I probably should have put this in a different sub-forum mods. 

And yes, the Fish was on hand. Thanks Lefty.

k.


----------



## Mrmnms (May 27, 2013)

What's up with the little pink critter?


----------



## mr drinky (May 27, 2013)

It's a Masahiro kid's knife.

k.


----------



## Mike9 (May 27, 2013)

Wow - great looking group of knives - (nice to see the my old Yanagi in that group).


----------



## turbochef422 (May 28, 2013)

I really want that fowler


----------



## Justin0505 (May 28, 2013)

mr drinky said:


> ...and ignoring our children.
> 
> k.



The children were well supervised by a Belgian Malinois.

Also, you forgot to mention the ridiculous food: the best braised ox tail I've ever had, that crazy mustard , creme fraiche, wine and chicken concoction, probably 13 different cheese, a half dozen+ different spreads and delicious things from jars, and cookies from Chuckles' wife that were so good that they just confirmed my suspicion that baking is sorcery, not science and all pastry chefs are witches. 

some more proof that it happened:


----------



## Crothcipt (May 28, 2013)

Looks like a great "expense" there.

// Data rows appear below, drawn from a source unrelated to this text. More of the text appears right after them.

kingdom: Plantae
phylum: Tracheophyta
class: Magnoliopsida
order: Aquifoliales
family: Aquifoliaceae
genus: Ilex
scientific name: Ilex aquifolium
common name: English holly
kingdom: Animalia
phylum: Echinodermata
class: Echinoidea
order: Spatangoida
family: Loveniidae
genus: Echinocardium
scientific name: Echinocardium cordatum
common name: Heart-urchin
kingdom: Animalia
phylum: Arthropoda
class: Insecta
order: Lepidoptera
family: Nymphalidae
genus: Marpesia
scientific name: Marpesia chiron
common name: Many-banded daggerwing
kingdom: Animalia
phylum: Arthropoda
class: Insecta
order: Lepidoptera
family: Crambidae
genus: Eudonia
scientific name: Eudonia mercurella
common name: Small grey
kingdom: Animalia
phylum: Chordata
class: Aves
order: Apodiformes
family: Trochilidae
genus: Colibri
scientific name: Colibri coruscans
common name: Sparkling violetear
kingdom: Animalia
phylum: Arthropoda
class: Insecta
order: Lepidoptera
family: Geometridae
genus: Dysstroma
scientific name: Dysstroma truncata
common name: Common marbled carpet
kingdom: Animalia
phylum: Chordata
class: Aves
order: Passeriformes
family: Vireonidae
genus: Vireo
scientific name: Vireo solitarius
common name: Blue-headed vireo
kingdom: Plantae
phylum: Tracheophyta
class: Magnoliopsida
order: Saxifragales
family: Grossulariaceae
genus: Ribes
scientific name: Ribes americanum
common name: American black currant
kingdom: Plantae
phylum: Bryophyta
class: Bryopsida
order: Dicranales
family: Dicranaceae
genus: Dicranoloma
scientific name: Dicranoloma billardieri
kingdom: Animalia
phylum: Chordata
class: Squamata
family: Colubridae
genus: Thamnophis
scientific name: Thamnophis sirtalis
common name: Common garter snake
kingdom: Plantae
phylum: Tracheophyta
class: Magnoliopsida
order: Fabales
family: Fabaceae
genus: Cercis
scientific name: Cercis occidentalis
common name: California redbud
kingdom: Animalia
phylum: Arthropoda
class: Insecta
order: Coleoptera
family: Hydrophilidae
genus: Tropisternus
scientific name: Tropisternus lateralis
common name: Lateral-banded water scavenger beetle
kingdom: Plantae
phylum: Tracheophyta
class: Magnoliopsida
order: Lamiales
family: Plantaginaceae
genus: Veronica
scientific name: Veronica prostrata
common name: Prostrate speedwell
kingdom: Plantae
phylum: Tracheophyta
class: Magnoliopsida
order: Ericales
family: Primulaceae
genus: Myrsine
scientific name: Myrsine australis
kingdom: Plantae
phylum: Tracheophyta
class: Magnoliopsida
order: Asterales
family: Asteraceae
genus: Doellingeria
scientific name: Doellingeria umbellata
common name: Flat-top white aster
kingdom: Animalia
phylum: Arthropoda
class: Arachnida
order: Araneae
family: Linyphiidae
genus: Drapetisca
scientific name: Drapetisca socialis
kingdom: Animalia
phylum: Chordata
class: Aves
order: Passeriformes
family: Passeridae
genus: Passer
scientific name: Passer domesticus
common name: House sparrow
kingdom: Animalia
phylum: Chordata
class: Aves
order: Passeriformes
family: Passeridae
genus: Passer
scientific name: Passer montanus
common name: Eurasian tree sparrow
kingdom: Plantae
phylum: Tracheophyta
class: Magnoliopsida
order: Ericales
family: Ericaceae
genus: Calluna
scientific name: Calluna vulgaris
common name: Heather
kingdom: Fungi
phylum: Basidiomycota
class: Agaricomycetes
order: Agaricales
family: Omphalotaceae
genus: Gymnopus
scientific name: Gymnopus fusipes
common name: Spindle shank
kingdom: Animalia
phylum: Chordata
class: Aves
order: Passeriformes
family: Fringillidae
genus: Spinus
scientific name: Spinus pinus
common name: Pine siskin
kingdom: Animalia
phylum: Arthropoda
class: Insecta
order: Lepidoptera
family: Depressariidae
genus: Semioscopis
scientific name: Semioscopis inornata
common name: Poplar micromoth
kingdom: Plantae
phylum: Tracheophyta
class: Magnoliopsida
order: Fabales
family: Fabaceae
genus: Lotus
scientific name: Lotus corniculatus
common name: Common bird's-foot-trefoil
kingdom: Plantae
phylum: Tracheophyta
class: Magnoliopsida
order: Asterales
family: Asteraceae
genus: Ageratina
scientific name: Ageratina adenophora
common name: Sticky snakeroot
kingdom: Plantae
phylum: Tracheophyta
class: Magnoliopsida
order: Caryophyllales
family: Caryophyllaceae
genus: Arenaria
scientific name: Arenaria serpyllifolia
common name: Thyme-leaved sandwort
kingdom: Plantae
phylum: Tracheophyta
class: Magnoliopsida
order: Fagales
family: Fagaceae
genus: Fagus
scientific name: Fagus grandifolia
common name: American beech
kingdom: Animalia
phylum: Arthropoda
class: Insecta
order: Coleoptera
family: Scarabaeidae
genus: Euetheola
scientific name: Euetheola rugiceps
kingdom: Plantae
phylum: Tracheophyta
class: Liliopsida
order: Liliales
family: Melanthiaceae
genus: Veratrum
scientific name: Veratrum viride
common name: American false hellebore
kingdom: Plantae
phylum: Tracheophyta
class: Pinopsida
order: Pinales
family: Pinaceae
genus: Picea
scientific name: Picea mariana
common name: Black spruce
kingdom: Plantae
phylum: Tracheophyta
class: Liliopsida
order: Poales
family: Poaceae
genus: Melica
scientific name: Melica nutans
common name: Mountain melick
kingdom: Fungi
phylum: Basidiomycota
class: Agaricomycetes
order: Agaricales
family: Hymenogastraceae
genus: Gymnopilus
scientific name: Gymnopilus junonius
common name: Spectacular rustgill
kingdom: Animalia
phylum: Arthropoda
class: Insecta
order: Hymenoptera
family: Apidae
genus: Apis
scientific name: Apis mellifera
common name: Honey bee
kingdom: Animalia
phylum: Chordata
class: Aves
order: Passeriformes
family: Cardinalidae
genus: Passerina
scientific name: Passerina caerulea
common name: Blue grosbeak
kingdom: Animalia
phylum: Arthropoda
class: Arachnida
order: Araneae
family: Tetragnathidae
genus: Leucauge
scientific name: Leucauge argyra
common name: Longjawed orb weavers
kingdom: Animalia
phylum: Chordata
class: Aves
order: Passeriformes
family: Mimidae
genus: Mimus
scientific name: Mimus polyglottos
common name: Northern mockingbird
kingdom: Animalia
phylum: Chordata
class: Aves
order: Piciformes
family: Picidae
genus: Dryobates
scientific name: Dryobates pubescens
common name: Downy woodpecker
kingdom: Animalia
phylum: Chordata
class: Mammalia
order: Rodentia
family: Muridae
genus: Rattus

Sounds like a great time too. Is this going to be a yearly endeavor?


----------



## mr drinky (May 28, 2013)

Crothcipt said:


> ...Is this going to be a yearly endeavor?



Well, considering the last one took place in late January -- four months ago -- it is hard to say. 

k.


----------



## mainaman (May 28, 2013)

I see a Kato and shigefusa


----------



## mr drinky (May 28, 2013)

mainaman said:


> I see a Kato and shigefusa



I think there were two Katos and one Shig nakiri. 

k.


----------



## Jmadams13 (May 28, 2013)

K, I want your dinning table. Love the live edge. 

Looks like a great time.


----------



## mr drinky (May 28, 2013)

Jmadams13 said:


> K, I want your dinning table. Love the live edge.
> 
> Looks like a great time.



Ah yes, the table. I think I have gotten more comments about that table than any knife I have ever owned. 2-inch thick black walnut with a live edge and it weighs over 500 pounds. I love it. 

k.


----------



## Jmadams13 (May 28, 2013)

I sorta remember the posts when you got it, and had to change my pants then, and then again tonight. I can honestly say that your the first guy to make that happen...twice... 

If I ever have money, or a place big enough, would be something I'd be into.


----------